Migranti 2016"Bisogna andare alle radici dell’emigrazione e delle cause che la alimentano. Tendere la mano in Africa, ma anche avere il coraggio di battere i pugni sul tavolo a Bruxelles per denunciare la politica estera di Paesi amici. Una politica che produce miseria e consegna folle di clienti ai trafficanti.  L'Italia? È un paradiso ad appena quattro settimane dal Gambia, tre settimane dal Mali, due dalla Nigeria. E costa poco arrivarci: l’equivalente di trecento euro, non di più. Oggi non è come prima che le barche affondavano. Adesso non ci sono più pericoli perché la guardia costiera ti prende in mare e ti porta in salvo. Poi per due anni ti aiuta lo Stato italiano, giusto il tempo di ricevere il permesso di soggiorno e trovare un buon lavoro. Oppure te ne vai a Parigi, Berlino, Londra. Una volta che sei in Europa non ci sono più confini". Ecco la nostra fotografia. Siamo l’isola che non c’è.

Nel 2016 ce l’hanno fatta 181.436 persone. Dall’inizio del 2017, in meno di due mesi, siamo già a quota diecimila. E non è vero che il flusso sul fronte orientale si sia fermato, come Bruxelles vuole far credere per promuovere il suo “immigration compact” contro gli sbarchi, il patto pagato miliardi alla Turchia.
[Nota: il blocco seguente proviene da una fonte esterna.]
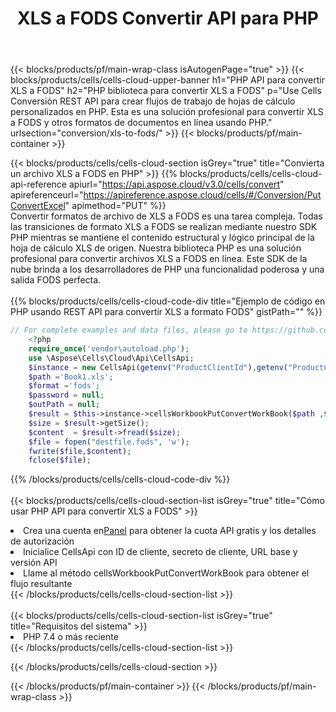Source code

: ﻿---
title:  XLS a FODS Convertir API para PHP
description: Usando Aspose.Cells Cloud SDK para PHP para convertir un archivo de formato XLS a un archivo de formato FODS.
url: /es/php/conversion/xls-to-fods/
---
{{< blocks/products/pf/main-wrap-class isAutogenPage="true" >}}
{{< blocks/products/cells/cells-cloud-upper-banner h1="PHP API para convertir XLS a FODS" h2="PHP biblioteca para convertir XLS a FODS" p="Use Cells Conversión REST API para crear flujos de trabajo de hojas de cálculo personalizados en PHP. Esta es una solución profesional para convertir XLS a FODS y otros formatos de documentos en línea usando PHP." urlsection="conversion/xls-to-fods/" >}}
{{< blocks/products/pf/main-container >}}

{{< blocks/products/cells/cells-cloud-section isGrey="true" title="Convierta un archivo XLS a FODS en PHP" >}}
{{% blocks/products/cells/cells-cloud-api-reference apiurl="https://api.aspose.cloud/v3.0/cells/convert" apireferenceurl="https://apireference.aspose.cloud/cells/#/Conversion/PutConvertExcel" apimethod="PUT" %}}
<br/>
Convertir formatos de archivo de XLS a FODS es una tarea compleja. Todas las transiciones de formato XLS a FODS se realizan mediante nuestro SDK PHP mientras se mantiene el contenido estructural y lógico principal de la hoja de cálculo XLS de origen. Nuestra biblioteca PHP es una solución profesional para convertir archivos XLS a FODS en línea. Este SDK de la nube brinda a los desarrolladores de PHP una funcionalidad poderosa y una salida FODS perfecta.
<br/>
<br/>
{{% blocks/products/cells/cells-cloud-code-div title="Ejemplo de código en PHP usando REST API para convertir XLS a formato FODS" gistPath="" %}}
 
```php
// For complete examples and data files, please go to https://github.com/aspose-cells-cloud/aspose-cells-cloud-php/
    <?php
    require_once('vendor\autoload.php');
    use \Aspose\Cells\Cloud\Api\CellsApi;
    $instance = new CellsApi(getenv("ProductClientId"),getenv("ProductClientSecret"));
    $path ='Book1.xls';    
    $format ='fods';
    $password = null;
    $outPath = null;      
    $result = $this->instance->cellsWorkbookPutConvertWorkBook($path ,$format, $password,  $outPath);
    $size = $result->getSize();
    $content  = $result->fread($size);
    $file = fopen("destfile.fods", 'w');
    fwrite($file,$content);
    fclose($file);
```
 
{{% /blocks/products/cells/cells-cloud-code-div %}}
<br/>
<br/>
{{< blocks/products/cells/cells-cloud-section-list isGrey="true" title="Cómo usar PHP API para convertir XLS a FODS" >}}
<li> Crea una cuenta en<a href="https://dashboard.aspose.cloud/">Panel</a> para obtener la cuota API gratis y los detalles de autorización</li>
<li>Inicialice CellsApi con ID de cliente, secreto de cliente, URL base y versión API</li>
<li>Llame al método cellsWorkbookPutConvertWorkBook para obtener el flujo resultante</li>
{{< /blocks/products/cells/cells-cloud-section-list >}}
<br/>
<br/>
{{< blocks/products/cells/cells-cloud-section-list isGrey="true" title="Requisitos del sistema" >}}
<li>PHP 7.4 o más reciente</li>
{{< /blocks/products/cells/cells-cloud-section-list >}}

{{< /blocks/products/cells/cells-cloud-section >}}

{{< /blocks/products/pf/main-container >}}
{{< /blocks/products/pf/main-wrap-class >}}
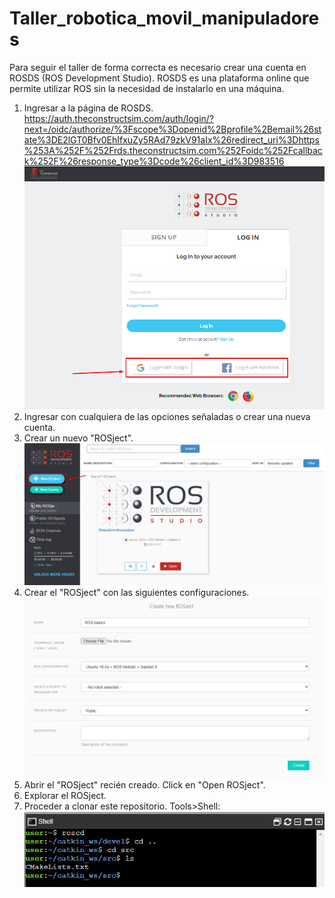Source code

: # Taller_robotica_movil_manipuladores
Para seguir el taller de forma correcta es necesario crear una cuenta en ROSDS (ROS Development Studio).
ROSDS es una plataforma online que permite utilizar ROS sin la necesidad de instalarlo en una máquina.
  1. Ingresar a la página de ROSDS. https://auth.theconstructsim.com/auth/login/?next=/oidc/authorize/%3Fscope%3Dopenid%2Bprofile%2Bemail%26state%3DE2lGT0Bfv0EhIfxuZy5RAd79zkV91aIx%26redirect_uri%3Dhttps%253A%252F%252Frds.theconstructsim.com%252Foidc%252Fcallback%252F%26response_type%3Dcode%26client_id%3D983516
  ![Image of singin ROSDS](https://github.com/AlexCC93/Taller_robotica_movil_manipuladores/blob/main/imagenes/image1.png)
  2. Ingresar con cualquiera de las opciones señaladas o crear una nueva cuenta. 
  3. Crear un nuevo "ROSject".
  ![Image of new ROSject](https://github.com/AlexCC93/Taller_robotica_movil_manipuladores/blob/main/imagenes/image3.png)
  4. Crear el "ROSject" con las siguientes configuraciones.
  ![Image of ROSject configs](https://github.com/AlexCC93/Taller_robotica_movil_manipuladores/blob/main/imagenes/image4.png)
  5. Abrir el "ROSject" recién creado. Click en "Open ROSject".
  6. Explorar el ROSject.
  7. Proceder a clonar este repositorio.
    Tools>Shell:
    ![Image of cloning repo](https://github.com/AlexCC93/Taller_robotica_movil_manipuladores/blob/main/imagenes/image5.png)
L’Unhcr, l’agenzia delle Nazioni Unite, ha contato in Grecia dal primo gennaio 1.864 nuovi arrivi e, in proporzione al numero di abitanti, italiani e greci sono alla pari. Ma i viaggi, tutti i viaggi, hanno origine nelle parole: dall’idea che ci siamo fatti della destinazione. E noi, con i nostri funzionari prefettizi, i programmi di governo, il ministero degli Esteri, la nostra intelligence, abbiamo mai provato a rovesciare questa narrazione? Ad andare là, nei mercati all’aperto, nelle stazioni di autobus, davanti alle agenzie dove si vende il futuro, nelle chiese e nelle moschee, a raccontare come stanno davvero le cose? E magari a proporre un percorso di vita alternativo? La risposta ovviamente è no. Non abbiamo mai mandato nessuno.